Simultaneously with the June 2016 sale and leaseback transaction, we and Five Star terminated three of our four then existing pooling agreements and entered 10 new pooling agreements that combine our management agreements with Five Star for senior living communities that include assisted living units or SNF units. Pursuant to these management agreements and the pooling agreements, Five Star receives management fees equal to either 3% or 5% of the gross revenues realized at the applicable communities, reimbursement for its direct costs and expenses related to such communities, annual incentive fees if certain operating results at those communities are achieved and fees for its supervision of capital expenditure projects at those communities equal to 3% of amounts funded by us.
Under the pooling agreements, the calculations of Five Star's fees and of our annual minimum returns related to management agreements that include assisted living units that became effective before May 2015 and had been pooled under one of the previously existing pooling agreements are generally the same as they were under the previously existing pooling agreements.
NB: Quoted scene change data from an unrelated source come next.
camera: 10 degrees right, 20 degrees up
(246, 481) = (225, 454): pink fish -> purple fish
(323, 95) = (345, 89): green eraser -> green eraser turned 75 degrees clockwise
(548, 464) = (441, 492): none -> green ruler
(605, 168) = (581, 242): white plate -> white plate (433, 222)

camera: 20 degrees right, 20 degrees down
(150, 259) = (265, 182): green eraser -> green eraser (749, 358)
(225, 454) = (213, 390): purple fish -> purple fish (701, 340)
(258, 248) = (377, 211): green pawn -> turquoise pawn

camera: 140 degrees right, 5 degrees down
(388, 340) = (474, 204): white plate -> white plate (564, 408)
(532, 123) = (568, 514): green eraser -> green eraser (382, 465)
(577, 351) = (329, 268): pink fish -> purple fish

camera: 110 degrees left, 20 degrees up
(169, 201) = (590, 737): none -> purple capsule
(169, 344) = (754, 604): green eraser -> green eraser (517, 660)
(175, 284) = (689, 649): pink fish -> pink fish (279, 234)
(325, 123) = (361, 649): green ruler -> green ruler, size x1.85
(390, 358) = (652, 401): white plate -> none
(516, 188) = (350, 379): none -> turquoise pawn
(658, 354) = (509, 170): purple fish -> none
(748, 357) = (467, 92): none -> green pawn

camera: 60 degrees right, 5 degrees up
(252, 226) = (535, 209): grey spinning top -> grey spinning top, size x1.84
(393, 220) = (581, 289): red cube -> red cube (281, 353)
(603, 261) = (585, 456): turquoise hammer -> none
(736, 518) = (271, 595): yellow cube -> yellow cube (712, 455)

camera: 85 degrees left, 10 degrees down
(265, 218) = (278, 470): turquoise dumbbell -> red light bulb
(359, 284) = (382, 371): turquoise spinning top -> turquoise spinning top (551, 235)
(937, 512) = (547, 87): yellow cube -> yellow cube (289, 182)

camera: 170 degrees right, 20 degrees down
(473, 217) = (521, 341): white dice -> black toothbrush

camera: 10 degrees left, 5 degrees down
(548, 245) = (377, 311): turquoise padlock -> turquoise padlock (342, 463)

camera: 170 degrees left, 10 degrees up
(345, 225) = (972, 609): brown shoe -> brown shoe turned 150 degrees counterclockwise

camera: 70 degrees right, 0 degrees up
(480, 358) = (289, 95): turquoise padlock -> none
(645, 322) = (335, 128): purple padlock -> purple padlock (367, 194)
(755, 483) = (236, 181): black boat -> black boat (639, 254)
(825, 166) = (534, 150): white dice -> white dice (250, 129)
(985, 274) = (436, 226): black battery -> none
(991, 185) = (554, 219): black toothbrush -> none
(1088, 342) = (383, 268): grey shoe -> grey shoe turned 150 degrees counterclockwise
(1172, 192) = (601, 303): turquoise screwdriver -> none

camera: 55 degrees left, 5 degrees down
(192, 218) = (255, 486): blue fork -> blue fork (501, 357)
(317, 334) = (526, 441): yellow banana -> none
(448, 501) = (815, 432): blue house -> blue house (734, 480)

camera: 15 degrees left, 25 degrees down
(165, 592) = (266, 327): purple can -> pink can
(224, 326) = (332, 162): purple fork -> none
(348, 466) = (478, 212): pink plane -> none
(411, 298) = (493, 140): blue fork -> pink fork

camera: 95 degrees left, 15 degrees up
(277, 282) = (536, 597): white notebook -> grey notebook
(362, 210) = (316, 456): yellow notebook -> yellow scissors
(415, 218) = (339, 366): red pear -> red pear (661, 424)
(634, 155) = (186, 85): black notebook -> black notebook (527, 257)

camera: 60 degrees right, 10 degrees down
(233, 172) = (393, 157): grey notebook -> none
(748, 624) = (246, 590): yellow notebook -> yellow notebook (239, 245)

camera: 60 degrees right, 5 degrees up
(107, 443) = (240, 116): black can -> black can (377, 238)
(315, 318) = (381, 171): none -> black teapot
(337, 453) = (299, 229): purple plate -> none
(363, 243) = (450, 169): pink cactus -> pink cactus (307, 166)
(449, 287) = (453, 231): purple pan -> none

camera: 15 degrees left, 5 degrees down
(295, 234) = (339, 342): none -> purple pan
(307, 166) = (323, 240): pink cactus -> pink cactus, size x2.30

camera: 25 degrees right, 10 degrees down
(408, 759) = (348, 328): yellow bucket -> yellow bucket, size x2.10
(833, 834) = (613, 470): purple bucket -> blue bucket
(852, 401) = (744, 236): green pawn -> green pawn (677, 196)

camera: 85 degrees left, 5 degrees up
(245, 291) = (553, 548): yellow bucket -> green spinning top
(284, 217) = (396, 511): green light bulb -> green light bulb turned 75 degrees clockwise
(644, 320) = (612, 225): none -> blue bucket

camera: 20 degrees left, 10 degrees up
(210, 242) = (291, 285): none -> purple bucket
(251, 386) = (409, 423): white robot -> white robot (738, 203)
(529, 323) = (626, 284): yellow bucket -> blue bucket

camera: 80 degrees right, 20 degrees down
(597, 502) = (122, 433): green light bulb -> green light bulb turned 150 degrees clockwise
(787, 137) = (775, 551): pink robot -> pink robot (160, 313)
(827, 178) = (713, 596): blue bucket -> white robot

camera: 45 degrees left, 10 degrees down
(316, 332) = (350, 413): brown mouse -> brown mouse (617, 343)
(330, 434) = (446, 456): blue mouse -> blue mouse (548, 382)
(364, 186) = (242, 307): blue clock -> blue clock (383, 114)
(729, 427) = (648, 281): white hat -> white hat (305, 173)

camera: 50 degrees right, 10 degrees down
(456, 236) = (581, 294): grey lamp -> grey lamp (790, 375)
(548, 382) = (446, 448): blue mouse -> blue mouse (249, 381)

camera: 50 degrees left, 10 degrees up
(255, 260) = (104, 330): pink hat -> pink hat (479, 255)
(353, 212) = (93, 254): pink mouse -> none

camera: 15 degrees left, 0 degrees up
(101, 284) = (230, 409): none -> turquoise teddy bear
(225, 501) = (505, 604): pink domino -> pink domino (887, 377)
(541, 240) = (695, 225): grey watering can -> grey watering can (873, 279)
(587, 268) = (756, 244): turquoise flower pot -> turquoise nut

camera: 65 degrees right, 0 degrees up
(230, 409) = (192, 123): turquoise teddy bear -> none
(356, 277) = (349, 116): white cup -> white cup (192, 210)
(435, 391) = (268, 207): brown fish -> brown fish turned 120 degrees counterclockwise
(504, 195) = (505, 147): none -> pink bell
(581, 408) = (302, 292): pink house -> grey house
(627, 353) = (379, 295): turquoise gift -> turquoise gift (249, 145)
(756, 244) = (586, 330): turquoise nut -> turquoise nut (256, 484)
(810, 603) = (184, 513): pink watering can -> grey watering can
However, for certain communities, the pooling agreements reduced our annual minimum returns, and, with respect to 10 communities, reset the annual minimum returns we receive before Five Star is paid incentive fees to specified amounts. For those management agreements that include assisted living units that became effective from and after May 2015, the pooling agreements increased the management fees Five Star receives from 3% to 5% of the gross revenues realized at the applicable communities, and changed the potential annual incentive fees from 35% to 20% of the annual net operating income, or NOI, of the applicable communities remaining after we realize our requisite annual minimum returns.